Tests showed the 64-year-old patient's chronic lymphocytic leukemia was gone. Eradicated.
The disease also disappeared in another patient, and dramatically regressed in a third. All three remain in remission, the longest enduring almost a year.
"It exceeded our wildest expectations," said Carl June, a gene therapy pioneer who led the work.
On Wednesday, two prestigious journals - New England Journal of Medicine and Science Translational Medicine - simultaneously published the Penn breakthrough. June's team genetically engineered each patient's T cells - the big guns of the immune system - to recognize and attack the leukemia cells, then stand guard against the disease.
In an editorial in New England Journal, two oncologists called the results "impressive." But they also cautioned that toxic effects, known and as yet unknown, "could pose substantial problems."
Only wider testing, wrote lead author Walter J. Urba of the Chiles Research Institute in Oregon, will show whether the breakthrough is "an authentic advance" toward a novel medicine, or yet another "lead that runs into a barrier."
For the 64-year-old patient, the answer is already clear. He declined to be identified by name, but wrote an essay about his experience for Penn's website.

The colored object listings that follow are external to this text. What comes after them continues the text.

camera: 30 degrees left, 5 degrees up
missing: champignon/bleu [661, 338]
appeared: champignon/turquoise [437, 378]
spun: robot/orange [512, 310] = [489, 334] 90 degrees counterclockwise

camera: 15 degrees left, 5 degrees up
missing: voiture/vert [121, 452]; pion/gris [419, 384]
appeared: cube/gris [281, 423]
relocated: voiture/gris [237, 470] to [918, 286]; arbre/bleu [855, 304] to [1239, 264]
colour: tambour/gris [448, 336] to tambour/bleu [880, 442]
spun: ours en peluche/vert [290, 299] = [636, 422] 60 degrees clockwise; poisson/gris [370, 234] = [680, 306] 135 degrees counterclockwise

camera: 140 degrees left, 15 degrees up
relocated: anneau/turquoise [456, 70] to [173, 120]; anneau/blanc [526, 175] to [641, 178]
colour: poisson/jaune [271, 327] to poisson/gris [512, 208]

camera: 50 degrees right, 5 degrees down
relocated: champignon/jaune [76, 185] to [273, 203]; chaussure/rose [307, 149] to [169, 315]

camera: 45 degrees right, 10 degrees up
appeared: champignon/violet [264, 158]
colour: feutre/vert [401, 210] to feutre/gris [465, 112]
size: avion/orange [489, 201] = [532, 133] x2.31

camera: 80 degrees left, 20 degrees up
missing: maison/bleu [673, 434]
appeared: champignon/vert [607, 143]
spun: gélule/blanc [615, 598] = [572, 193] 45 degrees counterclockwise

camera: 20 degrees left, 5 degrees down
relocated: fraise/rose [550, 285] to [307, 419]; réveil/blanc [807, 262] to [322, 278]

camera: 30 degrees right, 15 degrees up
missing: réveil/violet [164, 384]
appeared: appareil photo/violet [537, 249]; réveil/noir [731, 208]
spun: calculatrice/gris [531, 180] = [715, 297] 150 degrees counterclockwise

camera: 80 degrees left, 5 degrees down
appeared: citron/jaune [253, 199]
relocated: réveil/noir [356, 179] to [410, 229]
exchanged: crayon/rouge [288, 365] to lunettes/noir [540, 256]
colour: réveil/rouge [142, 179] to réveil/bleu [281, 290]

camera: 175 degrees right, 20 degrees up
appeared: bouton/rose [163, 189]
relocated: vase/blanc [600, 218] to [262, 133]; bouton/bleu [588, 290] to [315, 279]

"I'm healthy and still in remission," he said. "I know this may not be a permanent condition, but I decided months ago to declare victory." (Another patient also declined to be named. The third is William Ludwig, 65, a Philadelphia area resident.)
Gene therapy has emerged from the pall of the 1999 death of Arizona teenager Jesse Gelsinger in a Penn trial that revealed ethical and regulatory problems. It has even had successes, notably in treating a rare form of blindness and an inherited immune deficiency disease.
Still, the field remains highly experimental after more than two decades.
Gene therapy harnesses the insidious ability of viruses to slip DNA into the cells they infect. By using these invaders to insert DNA that is helpful rather than harmful, gene therapy can theoretically treat everything from heart disease to infections to cancer.
June's team, which includes Bruce Levine, David Porter and Michael Kalos, has made steady progress in using gene therapy against HIV and blood cancers - but nothing as big as their latest achievement.
"We don't actually know the magic ingredient yet," June candidly admitted.
To make an effective therapy, the researchers had to overcome a fundamental obstacle: cancer arises in the body's own cells, so the immune system is very tolerant of these renegades.
The researchers' strategy involved taking the patient's T cells and using a deactivated virus to insert a specially-designed gene. This gene enabled the T cells to recognize and attack B cells, the blood component that turns malignant in chronic lymphocytic leukemia as well as some other blood cancers.
But that wasn't the breakthrough.
In previous studies at numerous centers, designer T cells worked only briefly and weakly before being wiped out by the body's still-mysterious defense systems.
In the new study, in contrast, the T cells multiplied a thousand-fold in the patient's body, wiped out B cells, and then matured into "memory" T cells - permanently programmed to go after their target. The patients' ongoing remissions suggested the T cells had developed memory, but the researchers also showed it by re-collecting some of the T cells and using them to kill B cells in lab dishes.
Kalos called the T cells' persistence "unprecedented."
Then again, wholesale destruction of B cells can be perilous. One patients required care for "tumor lysis syndrome" a potentially life-threatening complication. Basically, his circulatory system became so clogged with dead B cells - almost two pounds' worth, the scientists estimated - that his kidneys and liver couldn't get rid of it fast enough.
"It was serious," Levine said. "But it was something we had anticipated as a possible side effect and we were prepared for it."